- 1970 promo picture
- Born: Joseph Zawislak Philadelphia, Pennsylvania
- Occupation: Television horror movie presenter host
- Years active: 1969–1979
- Known for: Scream-In, Mad Theater and Horror Theater (host)

= Dr. Shock =

TV personality

Dr. Shock was a prominent 1970s fictional character, appearing on television as a horror host presenter, that was created and portrayed by magician Joseph Zawislak, commonly known as Joe Zawislak. The character was created as an on-air host for the broadcast of B-rated horror movies for Philadelphia's WPHL-TV (channel 17) that included three different show titles during his career: Scream-In, Mad Theater and Horror Theater. Dr. Shock, whose sign-off, "Let there be fright!", became a mantra for legions of school-age fans in Philadelphia for this local beloved celebrity. Fredy Benton, a young comedy writer and impressionist who worked with Dr. Shock in the early days, said that the horror host performed a version of the rubber chicken gag later made popular by Svengoolie.

==History==
Joseph Zawislak was a fan of John Zacherle, who had previously been a "horror host" on local Philadelphia television and created his Dr. Shock persona based on the character "Roland" created by Zacherle and with his permission. The character Dr. Shock first aired on WPHL-TV on March 7, 1970, with the broadcast of 1963's Diary of a Madman. His first show lasted 13 weeks, but a protest march and 10,000 letters from angry fans put him back on the air, but required major show format changes. Three different shows were hosted during his career span, titled Scream-In, Mad Theater and Horror Theater.

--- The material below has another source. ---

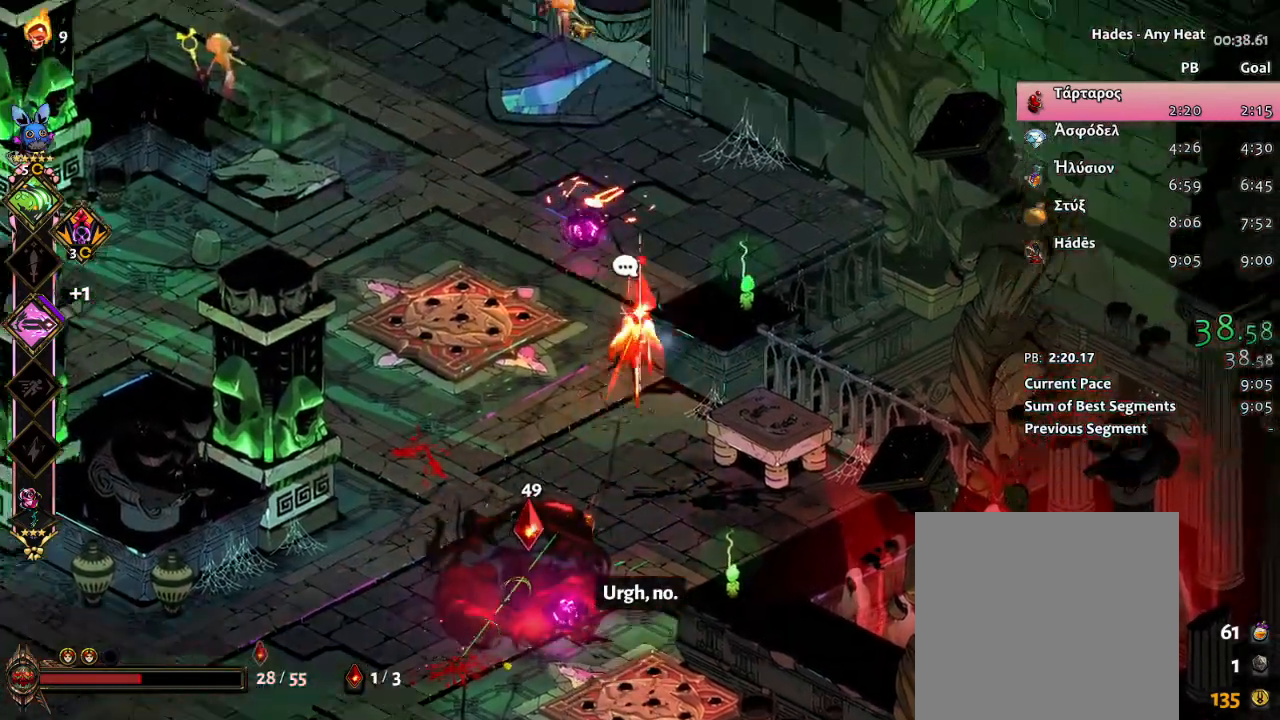
{"buttons": ["X"], "left_stick": "up-left", "events": [[33, "A", "down"], [67, "L1", "up"], [133, "left_stick", "up-left"], [167, "L1", "down"], [167, "X", "down"], [183, "A", "up"], [283, "L1", "up"]]}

The character he played was costumed as a lively zombie with slicked-down hair, a black frock coat and white spats, assisted in his laboratory by a one-eyed hunchback named Boris. His usual entrance was from inside a coffin. In the revised format, he brought on his nine-month old daughter Doreen in 1969 and named her "Bubbles" for the show's sponsor, Bubbles-Booth soda. This softened Dr. Shock's Count Dracula image and the toddler grew up on the air, along with his fans.

The Chattanooga "Dr. Shock" (Tommy Reynolds) first aired on June 3, 1972 on WTVC Channel 9, over two years after the well-established original Philadelphia Dr. Shock (Zawislak).

==Biography==
Zawislak was a resident of Roxborough, a neighborhood in Philadelphia, a devoted amateur magician, a deli worker, an insurance salesman, a pinball arcade manager, a gas cylinder truck driver, then a horror host. Suddenly, after 10 years of performing, he died of a heart attack in 1979 at the young age of 42.